***** PASSAGE FOR REVIEW *****
Cheryl Della Pietra: Thanks for having me.
Paul Kix: All right, so let's start with the facts. This is a novel that's based on your experience working as an editorial assistant for Hunter S Thompson. For just a second, let's stay in the real world. What exactly did you do for Hunter and when exactly did you do it?
Well, the title editorial assistant is kind of funny because I think in the normal world you imagine someone kind of bringing coffee and doing fact checking. And this was more like shooting guns and getting drugs and that sort of thing. So just to set the timeframe, it was 1992. I was there for five months shortly after I graduated from college. And you know, the job description was basically to try to get Hunter to write. It was kind of difficult to corral him to the typewriter and the loose rule was hands on the keyboard by two o'clock, and by that it meant was 2:00 AM. So he was a night owl. He wrote all night, through the night. And so to set up for, the inevitable struggle trying to get to the typewriter and get them pages, there was a whole lot of things that happened before that involving substances and driving the giant red car and that sort of thing.
Paul Kix: Fingers on the keyboard by 2:00 AM is actually a phrase that ends up working its way into the novel and ends up `becoming a motif really of the novel. Why do you choose to tell this as a novel?
Cheryl Della Pietra: Yeah. You know, I've been asked why I didn't write a memoir and part of it was just logistically speaking, I'm 22 and I'm pushing 50 now. I was 22 at the time, so I'm more than a couple of decades removed from the experience. I didn't necessarily think I could rely on my memory, especially given kind of what the environment was like there, to tell something kind of a word for word truth about it. The other thing is, I wanted to more give myself the freedom to say what I wanted to say about the experience, rather than just kind of relay this linear set of events, which like I said, it was a particularly nonlinear experience. So, I was more interested in telling a story where I could. Have some commentary on the things that we're talking about today and creativity on this is a writer who is in kind of the twilight of his career and creativity through that lens. I thought it was kind of interesting. So I wanted to more explore the topics around the experience rather than just relay it word for word.
Paul Kix: That's so fascinating to me because like I said a minute ago, you're a very good writer, there's some literary pyrotechnics, there's some actual pyrotechnics. If you just want to stick to the sex, drugs and booze, there's a story here for you. But there's also actually a story underneath that. And I wanted to, let's explore that a little bit more. So when you're piecing this together, what is the hope for it? What is that, I guess, what does that narrative thread that you're hoping will pull the reader through the entire story?
*****
Can you retype the interview from "Paul Kix: That's" up to and including "the entire story?", word for word?
***** RECORDS SHOWN *****
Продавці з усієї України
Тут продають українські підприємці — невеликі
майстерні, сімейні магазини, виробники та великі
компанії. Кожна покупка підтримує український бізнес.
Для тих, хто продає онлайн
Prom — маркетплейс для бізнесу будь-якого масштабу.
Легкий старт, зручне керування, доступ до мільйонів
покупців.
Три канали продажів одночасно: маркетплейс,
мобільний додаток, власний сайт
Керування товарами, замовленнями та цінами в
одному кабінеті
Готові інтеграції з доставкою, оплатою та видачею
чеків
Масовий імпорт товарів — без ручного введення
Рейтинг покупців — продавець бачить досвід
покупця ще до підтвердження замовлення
*****
**PROBLEM SOLUTION:**
Paul Kix: That's so fascinating to me because like I said a minute ago, you're a very good writer, there's some literary pyrotechnics, there's some actual pyrotechnics. If you just want to stick to the sex, drugs and booze, there's a story here for you. But there's also actually a story underneath that. And I wanted to, let's explore that a little bit more. So when you're piecing this together, what is the hope for it? What is that, I guess, what does that narrative thread that you're hoping will pull the reader through the entire story?